Key Q4’20 highlights globally:

  • Global VC investment remained strong quarter-over-quarter, despite a drop from $83.2 billion across 6,168 deals in Q3’20 to $80.8 billion across 5,418 deals in Q4’20.The Americas accounted for more than half of VC investment globally during Q4’20, with $41 billion of investment across 2,725 deals. Of this amount, the US accounted for $38.8 billion across 2,526 deals.
  • VC investment in Europe set a second straight quarterly record, with $14.3 billion raised across 1,192 deals, compared to $13.8 billion cross 1,473 deals in Q3’20.
  • VC investment in the Asia-Pacific region remained strong, rising slightly from $24.5 billion in Q3’20 to $25.2 billion in Q4’20.
  • China accounted for the top five largest VC deals in the world during Q4’20, including Manbang Group ($1.7 billion), Zuoyabang ($1.6 billion), Yuanfudao ($1 billion), Yungwang Wandian ($907.1 million), and Enovate Motors ($735.85 million).

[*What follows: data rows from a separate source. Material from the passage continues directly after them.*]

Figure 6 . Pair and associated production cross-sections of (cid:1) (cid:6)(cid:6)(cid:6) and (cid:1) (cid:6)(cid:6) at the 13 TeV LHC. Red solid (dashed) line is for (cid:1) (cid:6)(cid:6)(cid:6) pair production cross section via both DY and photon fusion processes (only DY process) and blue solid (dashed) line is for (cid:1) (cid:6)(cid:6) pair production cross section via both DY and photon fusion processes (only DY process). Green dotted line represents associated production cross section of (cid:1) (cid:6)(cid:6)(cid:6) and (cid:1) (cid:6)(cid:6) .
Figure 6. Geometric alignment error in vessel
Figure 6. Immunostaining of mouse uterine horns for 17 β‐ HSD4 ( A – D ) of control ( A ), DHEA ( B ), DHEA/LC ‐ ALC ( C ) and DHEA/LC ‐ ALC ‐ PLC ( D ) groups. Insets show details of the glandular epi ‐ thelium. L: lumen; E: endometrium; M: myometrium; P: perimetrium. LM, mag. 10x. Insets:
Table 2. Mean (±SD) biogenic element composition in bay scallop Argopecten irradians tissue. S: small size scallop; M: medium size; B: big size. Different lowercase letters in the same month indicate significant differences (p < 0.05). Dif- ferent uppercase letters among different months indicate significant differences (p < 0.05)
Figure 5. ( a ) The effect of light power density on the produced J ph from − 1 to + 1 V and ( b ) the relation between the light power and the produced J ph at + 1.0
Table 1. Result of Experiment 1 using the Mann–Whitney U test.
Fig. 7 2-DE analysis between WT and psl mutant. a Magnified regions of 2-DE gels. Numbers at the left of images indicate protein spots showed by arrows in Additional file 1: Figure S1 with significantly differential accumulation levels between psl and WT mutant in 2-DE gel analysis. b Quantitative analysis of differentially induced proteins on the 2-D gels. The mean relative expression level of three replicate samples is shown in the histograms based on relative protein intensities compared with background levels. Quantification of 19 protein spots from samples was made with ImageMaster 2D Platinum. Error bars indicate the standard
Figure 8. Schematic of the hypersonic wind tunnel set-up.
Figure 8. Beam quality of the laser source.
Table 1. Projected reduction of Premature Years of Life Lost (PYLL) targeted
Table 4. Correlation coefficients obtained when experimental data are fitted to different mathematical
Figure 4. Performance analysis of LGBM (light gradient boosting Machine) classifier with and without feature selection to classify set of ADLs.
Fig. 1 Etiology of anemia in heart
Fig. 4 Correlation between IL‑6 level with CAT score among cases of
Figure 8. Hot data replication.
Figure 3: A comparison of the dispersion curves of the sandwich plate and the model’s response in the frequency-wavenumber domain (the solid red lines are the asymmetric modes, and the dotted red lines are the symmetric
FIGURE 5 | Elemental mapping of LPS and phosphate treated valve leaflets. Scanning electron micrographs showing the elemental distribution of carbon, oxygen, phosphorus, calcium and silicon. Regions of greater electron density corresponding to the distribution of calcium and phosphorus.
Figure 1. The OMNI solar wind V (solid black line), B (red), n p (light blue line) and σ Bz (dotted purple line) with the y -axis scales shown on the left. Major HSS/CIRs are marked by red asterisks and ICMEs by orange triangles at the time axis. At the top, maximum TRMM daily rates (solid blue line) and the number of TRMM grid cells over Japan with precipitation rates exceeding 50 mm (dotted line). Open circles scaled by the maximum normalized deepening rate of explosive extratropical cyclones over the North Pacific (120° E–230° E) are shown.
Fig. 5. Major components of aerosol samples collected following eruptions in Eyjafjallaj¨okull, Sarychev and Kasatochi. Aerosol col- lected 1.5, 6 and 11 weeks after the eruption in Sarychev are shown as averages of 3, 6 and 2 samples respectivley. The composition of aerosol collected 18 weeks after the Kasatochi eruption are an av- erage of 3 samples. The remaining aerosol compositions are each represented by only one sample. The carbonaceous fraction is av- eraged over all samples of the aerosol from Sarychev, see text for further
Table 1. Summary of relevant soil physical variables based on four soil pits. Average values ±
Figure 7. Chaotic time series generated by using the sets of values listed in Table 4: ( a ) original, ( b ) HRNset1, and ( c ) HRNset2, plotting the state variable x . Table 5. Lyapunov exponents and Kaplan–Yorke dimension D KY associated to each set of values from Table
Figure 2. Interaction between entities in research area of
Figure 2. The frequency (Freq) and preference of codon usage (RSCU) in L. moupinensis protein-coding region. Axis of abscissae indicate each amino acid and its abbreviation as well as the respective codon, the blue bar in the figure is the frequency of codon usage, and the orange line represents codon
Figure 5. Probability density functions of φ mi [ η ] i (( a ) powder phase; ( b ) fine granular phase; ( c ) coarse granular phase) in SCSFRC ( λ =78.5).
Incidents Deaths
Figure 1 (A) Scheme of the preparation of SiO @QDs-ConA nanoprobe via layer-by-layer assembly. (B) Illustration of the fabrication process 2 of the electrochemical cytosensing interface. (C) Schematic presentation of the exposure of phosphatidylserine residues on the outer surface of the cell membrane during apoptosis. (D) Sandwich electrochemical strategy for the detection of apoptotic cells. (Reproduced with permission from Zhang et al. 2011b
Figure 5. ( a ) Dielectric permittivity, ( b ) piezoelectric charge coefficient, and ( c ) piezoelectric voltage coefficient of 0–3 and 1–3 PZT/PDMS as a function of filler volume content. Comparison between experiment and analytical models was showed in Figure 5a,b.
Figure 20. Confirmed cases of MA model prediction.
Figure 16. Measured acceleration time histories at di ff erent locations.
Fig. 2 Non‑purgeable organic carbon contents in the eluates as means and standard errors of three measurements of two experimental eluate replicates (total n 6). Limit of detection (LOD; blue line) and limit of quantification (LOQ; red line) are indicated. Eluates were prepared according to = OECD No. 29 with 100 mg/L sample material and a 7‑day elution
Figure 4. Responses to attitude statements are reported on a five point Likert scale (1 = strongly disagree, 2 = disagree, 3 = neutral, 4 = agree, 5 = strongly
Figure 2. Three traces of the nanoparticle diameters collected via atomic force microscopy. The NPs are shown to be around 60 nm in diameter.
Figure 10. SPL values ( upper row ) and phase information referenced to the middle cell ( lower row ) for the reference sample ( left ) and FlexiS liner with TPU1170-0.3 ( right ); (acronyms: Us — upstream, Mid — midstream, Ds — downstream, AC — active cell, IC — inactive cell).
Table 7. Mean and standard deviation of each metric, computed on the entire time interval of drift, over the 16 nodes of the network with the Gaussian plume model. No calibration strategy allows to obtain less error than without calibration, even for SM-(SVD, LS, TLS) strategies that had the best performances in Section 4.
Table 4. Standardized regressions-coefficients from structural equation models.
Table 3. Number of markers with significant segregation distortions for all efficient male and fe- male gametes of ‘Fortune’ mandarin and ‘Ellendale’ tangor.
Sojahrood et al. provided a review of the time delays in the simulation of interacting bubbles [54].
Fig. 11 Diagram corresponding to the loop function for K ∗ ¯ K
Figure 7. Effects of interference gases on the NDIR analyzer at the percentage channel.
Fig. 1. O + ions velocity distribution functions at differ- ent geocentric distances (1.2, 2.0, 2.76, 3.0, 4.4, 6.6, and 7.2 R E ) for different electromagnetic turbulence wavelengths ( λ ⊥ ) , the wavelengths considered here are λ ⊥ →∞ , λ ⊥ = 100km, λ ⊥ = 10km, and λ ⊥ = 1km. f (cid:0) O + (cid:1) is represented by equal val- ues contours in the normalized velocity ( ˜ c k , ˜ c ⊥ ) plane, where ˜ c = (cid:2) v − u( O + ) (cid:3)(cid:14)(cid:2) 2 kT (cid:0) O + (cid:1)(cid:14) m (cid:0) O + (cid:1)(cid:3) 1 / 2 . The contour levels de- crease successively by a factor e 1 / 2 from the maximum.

Key 2020 annual highlights globally:

  • Global VC funding in 2020 was $300.5 billion – up from $281.6 billion in 2019 and second only to 2018’s record $329.7 billion despite a drop in deal volume.
  • Annual VC investment in the Americas reached a record $164.3 billion during 2020, including an annual record high of $156.2 billion in the US. Annual VC investment in Europe also saw a record of $49.0 billion during the year.
  • Global median deal sizes rose across all deal stages in 2020 – to $1.2 million for seed/angel deals, $4.5 million for early stage deals, and $9.9 million for later stage deals.
  • Global median pre-money valuations rose across Series A and higher rounds during 2020, including to $525 million for Series D or later rounds, compared to $410 million in 2019. Other global median pre-money valuations were $22 million for Series A, $70 million for Series B, and $180 million for Series C deals. Global median pre-money valuations for Seed stage deals held steady at $6 million between 2019 and 2020.
  • Global first-time venture financing dropped for the third straight year – to $24.9 billion across 6,580 deals in 2020 from $29.4 billion across 8,149 deals in 2019.